The more likely story here is that Ma, by ruffling feathers, gave regulators the chance they’d long sought to clip his wings. And those of Ant, whose ambitions to turn China Inc. on its head became a major worry for Beijing. Many owe their power—and personal fortunes—to the state sector staying at the center of the economy.

Ant was about to disrupt things in epochal ways. Early on, fintech companies were to be middlemen between lenders and consumers, not institutions that might need to set aside capital buffers. Yet Ma’s ambitions to expand from payments to insurance to investments and other pursuits could upend China Inc. in tantalizing ways, particularly as peers follow suit.

Suddenly, there would be valid questions about where this fintech revolution leaves Agricultural Bank of China, China Construction Bank and Industrial and Commercial Bank of China. Who needs sprawling legacy banks when smaller, scrappier finance startups are springing up to modernize the mainland banking business.

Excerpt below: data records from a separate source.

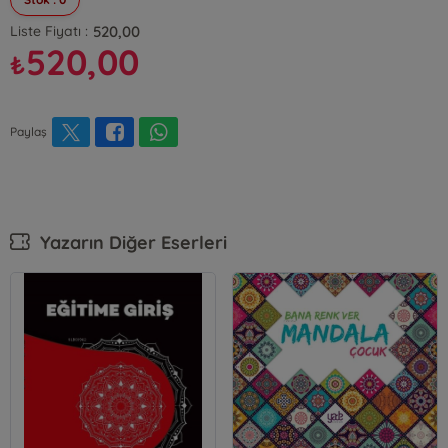
520,00
Liste Fiyatı :
520,00
₺
Paylaş
Yazarın Diğer Eserleri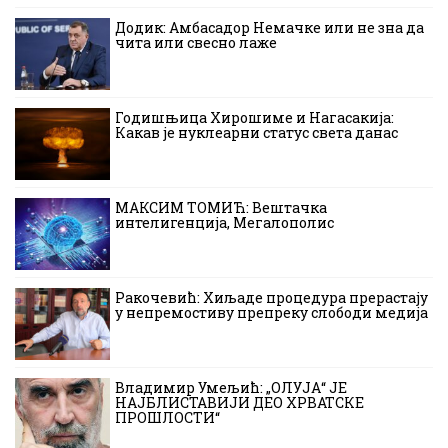
Додик: Амбасадор Немачке или не зна да
чита или свесно лаже
Годишњица Хирошиме и Нагасакија:
Какав је нуклеарни статус света данас
МАКСИМ ТОМИЋ: Вештачка
интелигенција, Мегалополис
Ракочевић: Хиљаде процедура прерастају
у непремостиву препреку слободи медија
Владимир Умељић: „ОЛУЈА“ ЈЕ
НАЈБЛИСТАВИЈИ ДЕО ХРВАТСКЕ
ПРОШЛОСТИ“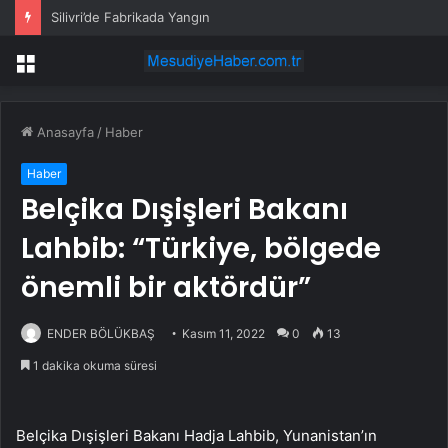
Silivri’de Fabrikada Yangın
Menü
Anasayfa
/
Haber
Haber
Belçika Dışişleri Bakanı
Lahbib: “Türkiye, bölgede
önemli bir aktördür”
ENDER BÖLÜKBAŞ
Kasım 11, 2022
0
13
1 dakika okuma süresi
Belçika Dışişleri Bakanı Hadja Lahbib, Yunanistan’ın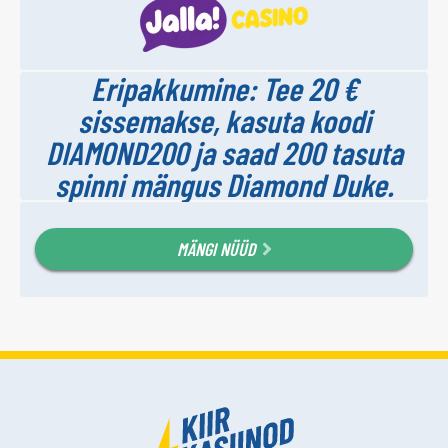
Eripakkumine: Tee 20 €
sissemakse, kasuta koodi
DIAMOND200 ja saad 200 tasuta
spinni mängus Diamond Duke.
MÄNGI NÜÜD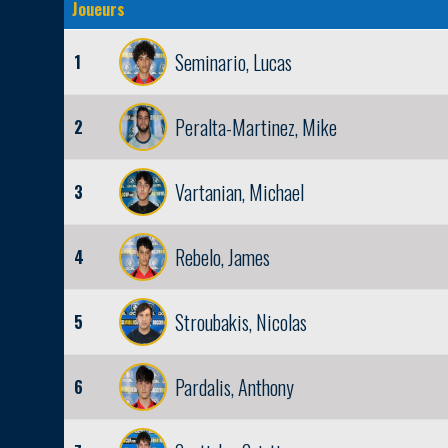
Joueurs
Seminario, Lucas
1
Peralta-Martinez, Mike
2
Vartanian, Michael
3
Rebelo, James
4
Stroubakis, Nicolas
5
Pardalis, Anthony
6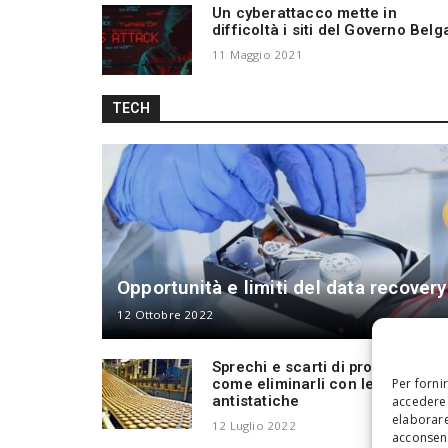
Un cyberattacco mette in
difficoltà i siti del Governo Belg
11 Maggio 2021
TECH
Opportunità e limiti del data recovery
12 Ottobre 2022
Sprechi e scarti di produzione:
come eliminarli con le barre
Per forni
antistatiche
accedere 
elaborare
12 Luglio 2022
acconsent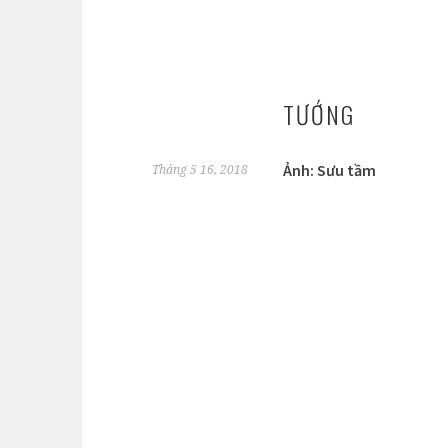
TƯỚNG
Ảnh: Sưu tầm
Tháng 5 16, 2018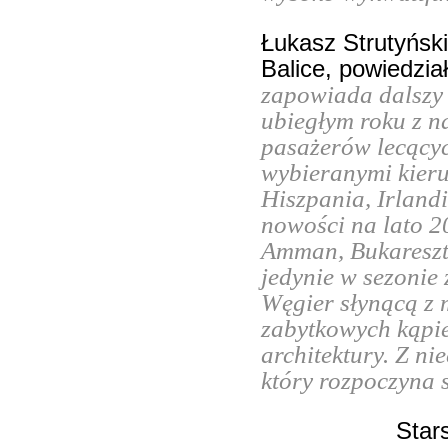
Łukasz Strutyńsk
Balice, powiedzia
zapowiada dalszy 
ubiegłym roku z n
pasażerów lecącyc
wybieranymi kieru
Hiszpania, Irlandi
nowości na lato 
Amman, Bukareszt 
jedynie w sezonie 
Węgier słynącą z
zabytkowych kąpie
architektury. Z ni
który rozpoczyna s
Star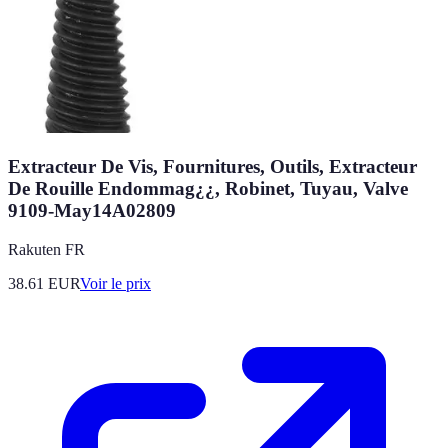
Extracteur De Vis, Fournitures, Outils, Extracteur
De Rouille Endommag¿¿, Robinet, Tuyau, Valve
9109-May14A02809
Rakuten FR
38.61
EUR
Voir le prix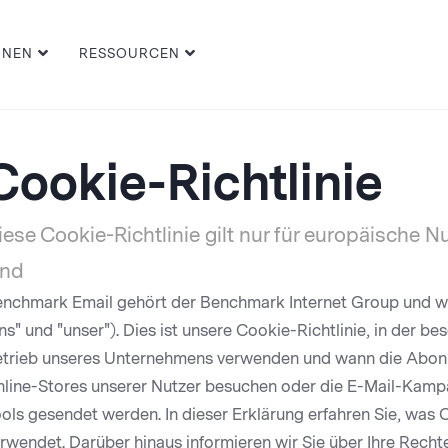
ONEN
RESSOURCEN
Cookie-Richtlinie
iese Cookie-Richtlinie gilt nur für europäische 
ind
nchmark Email gehört der Benchmark Internet Group und wir
ns" und "unser"). Dies ist unsere Cookie-Richtlinie, in der b
trieb unseres Unternehmens verwenden und wann die Abonn
line-Stores unserer Nutzer besuchen oder die E-Mail-Kampa
ols gesendet werden. In dieser Erklärung erfahren Sie, was
rwendet. Darüber hinaus informieren wir Sie über Ihre Rechte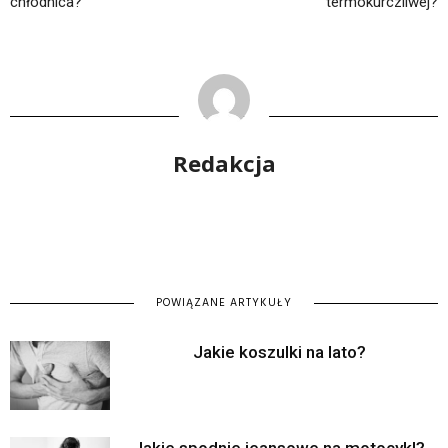
chłodnica?
termokurczliwej?
Redakcja
POWIĄZANE ARTYKUŁY
Jakie koszulki na lato?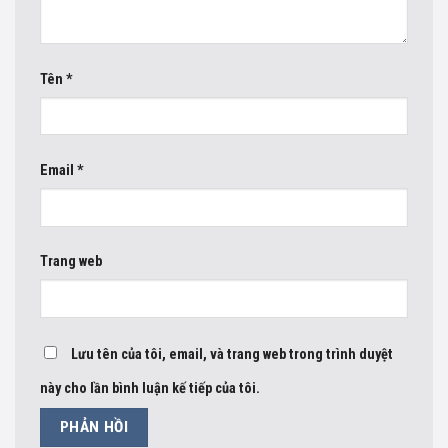
Tên
*
Email
*
Trang web
Lưu tên của tôi, email, và trang web trong trình duyệt
này cho lần bình luận kế tiếp của tôi.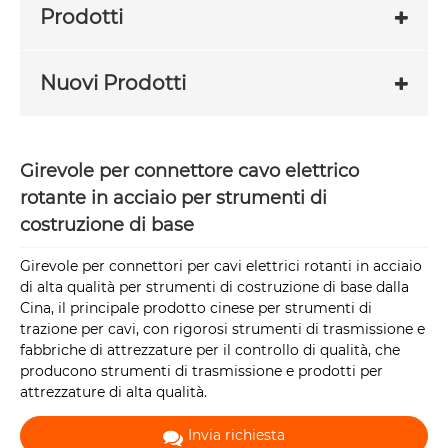
Prodotti
Nuovi Prodotti
Girevole per connettore cavo elettrico
rotante in acciaio per strumenti di
costruzione di base
Girevole per connettori per cavi elettrici rotanti in acciaio
di alta qualità per strumenti di costruzione di base dalla
Cina, il principale prodotto cinese per strumenti di
trazione per cavi, con rigorosi strumenti di trasmissione e
fabbriche di attrezzature per il controllo di qualità, che
producono strumenti di trasmissione e prodotti per
attrezzature di alta qualità.
Invia richiesta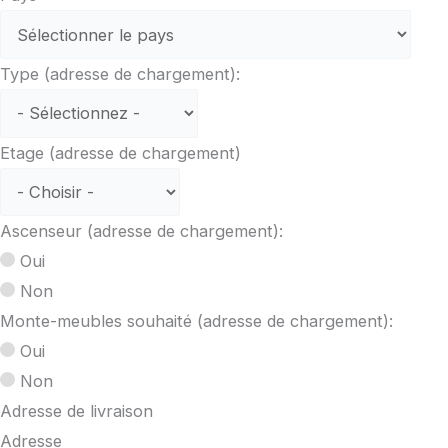
Type (adresse de chargement):
Etage (adresse de chargement)
Ascenseur (adresse de chargement):
Oui
Non
Monte-meubles souhaité (adresse de chargement):
Oui
Non
Adresse de livraison
Adresse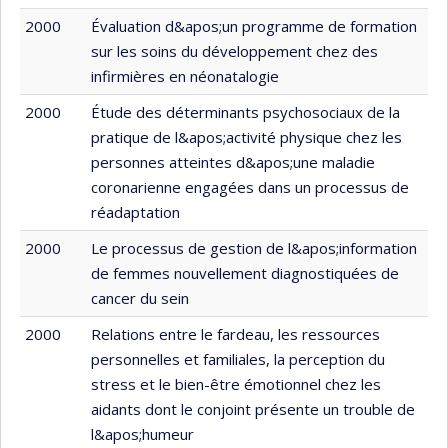
2000
Évaluation d&apos;un programme de formation
sur les soins du développement chez des
infirmières en néonatalogie
2000
Étude des déterminants psychosociaux de la
pratique de l&apos;activité physique chez les
personnes atteintes d&apos;une maladie
coronarienne engagées dans un processus de
réadaptation
2000
Le processus de gestion de l&apos;information
de femmes nouvellement diagnostiquées de
cancer du sein
2000
Relations entre le fardeau, les ressources
personnelles et familiales, la perception du
stress et le bien-être émotionnel chez les
aidants dont le conjoint présente un trouble de
l&apos;humeur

What if the Ant-Alibaba universe wanted to issue its own digital currency, akin to Facebook’s hopes for a “Diem” blockchain-based payment medium?

The use of private currencies that could be used to evade detection, taxation and overseas capital flows are a foundational risk to Beijing’s sense of control. As China’s Big Tech industry expands into every corner of mainland finance, it will collect reams of data—and influence—in a nation where the government is used to doing the surveillance.

This threat explains why it’s no longer just Ant in harm’s way. Dozens of Davos-attending Chinese tech billionaires have also been put on notice. This dragnet includes WeChat operator Tencent, internet search giant Baidu and myriad other household names.

Nothing threatens China’s top-down system more than cryptocurrencies which are essentially encrypted money flows. So expect Lucy–China—to continue to play with crypto asset enthusiasts for the time being. But there should be no confusion about how Beijing’s love-hate drama with bitcoin will end. Badly.